WORK REQUEST —
Leave no line out; reproduce the listing exactly.

DATASET RECORDS —

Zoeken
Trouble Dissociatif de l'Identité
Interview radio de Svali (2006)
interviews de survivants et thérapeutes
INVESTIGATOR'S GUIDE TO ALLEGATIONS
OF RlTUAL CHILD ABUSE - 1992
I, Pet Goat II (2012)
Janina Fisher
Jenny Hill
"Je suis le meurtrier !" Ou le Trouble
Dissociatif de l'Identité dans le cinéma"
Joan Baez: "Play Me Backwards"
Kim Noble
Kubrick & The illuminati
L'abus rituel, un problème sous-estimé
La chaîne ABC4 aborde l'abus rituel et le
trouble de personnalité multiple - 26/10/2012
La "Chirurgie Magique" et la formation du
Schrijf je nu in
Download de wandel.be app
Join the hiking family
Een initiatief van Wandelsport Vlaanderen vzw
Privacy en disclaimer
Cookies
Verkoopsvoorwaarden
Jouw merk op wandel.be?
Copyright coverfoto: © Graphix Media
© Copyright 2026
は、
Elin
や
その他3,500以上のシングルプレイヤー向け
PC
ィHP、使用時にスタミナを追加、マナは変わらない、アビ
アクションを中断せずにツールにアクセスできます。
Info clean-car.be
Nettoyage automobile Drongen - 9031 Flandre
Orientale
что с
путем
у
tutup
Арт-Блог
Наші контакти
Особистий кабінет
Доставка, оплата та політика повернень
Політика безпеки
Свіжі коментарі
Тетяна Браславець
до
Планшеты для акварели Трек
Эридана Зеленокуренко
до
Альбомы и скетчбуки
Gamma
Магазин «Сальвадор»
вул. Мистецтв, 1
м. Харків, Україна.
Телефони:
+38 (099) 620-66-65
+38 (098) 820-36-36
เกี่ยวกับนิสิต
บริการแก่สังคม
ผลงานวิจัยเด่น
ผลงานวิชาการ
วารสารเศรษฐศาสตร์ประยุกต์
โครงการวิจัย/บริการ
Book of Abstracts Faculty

COMPLETED TASK —
Zoeken
Trouble Dissociatif de l'Identité
Interview radio de Svali (2006)
interviews de survivants et thérapeutes
INVESTIGATOR'S GUIDE TO ALLEGATIONS
OF RlTUAL CHILD ABUSE - 1992
I, Pet Goat II (2012)
Janina Fisher
Jenny Hill
"Je suis le meurtrier !" Ou le Trouble
Dissociatif de l'Identité dans le cinéma"
Joan Baez: "Play Me Backwards"
Kim Noble
Kubrick & The illuminati
L'abus rituel, un problème sous-estimé
La chaîne ABC4 aborde l'abus rituel et le
trouble de personnalité multiple - 26/10/2012
La "Chirurgie Magique" et la formation du
Schrijf je nu in
Download de wandel.be app
Join the hiking family
Een initiatief van Wandelsport Vlaanderen vzw
Privacy en disclaimer
Cookies
Verkoopsvoorwaarden
Jouw merk op wandel.be?
Copyright coverfoto: © Graphix Media
© Copyright 2026
は、
Elin
や
その他3,500以上のシングルプレイヤー向け
PC
ィHP、使用時にスタミナを追加、マナは変わらない、アビ
アクションを中断せずにツールにアクセスできます。
Info clean-car.be
Nettoyage automobile Drongen - 9031 Flandre
Orientale
что с
путем
у
tutup
Арт-Блог
Наші контакти
Особистий кабінет
Доставка, оплата та політика повернень
Політика безпеки
Свіжі коментарі
Тетяна Браславець
до
Планшеты для акварели Трек
Эридана Зеленокуренко
до
Альбомы и скетчбуки
Gamma
Магазин «Сальвадор»
вул. Мистецтв, 1
м. Харків, Україна.
Телефони:
+38 (099) 620-66-65
+38 (098) 820-36-36
เกี่ยวกับนิสิต
บริการแก่สังคม
ผลงานวิจัยเด่น
ผลงานวิชาการ
วารสารเศรษฐศาสตร์ประยุกต์
โครงการวิจัย/บริการ
Book of Abstracts Faculty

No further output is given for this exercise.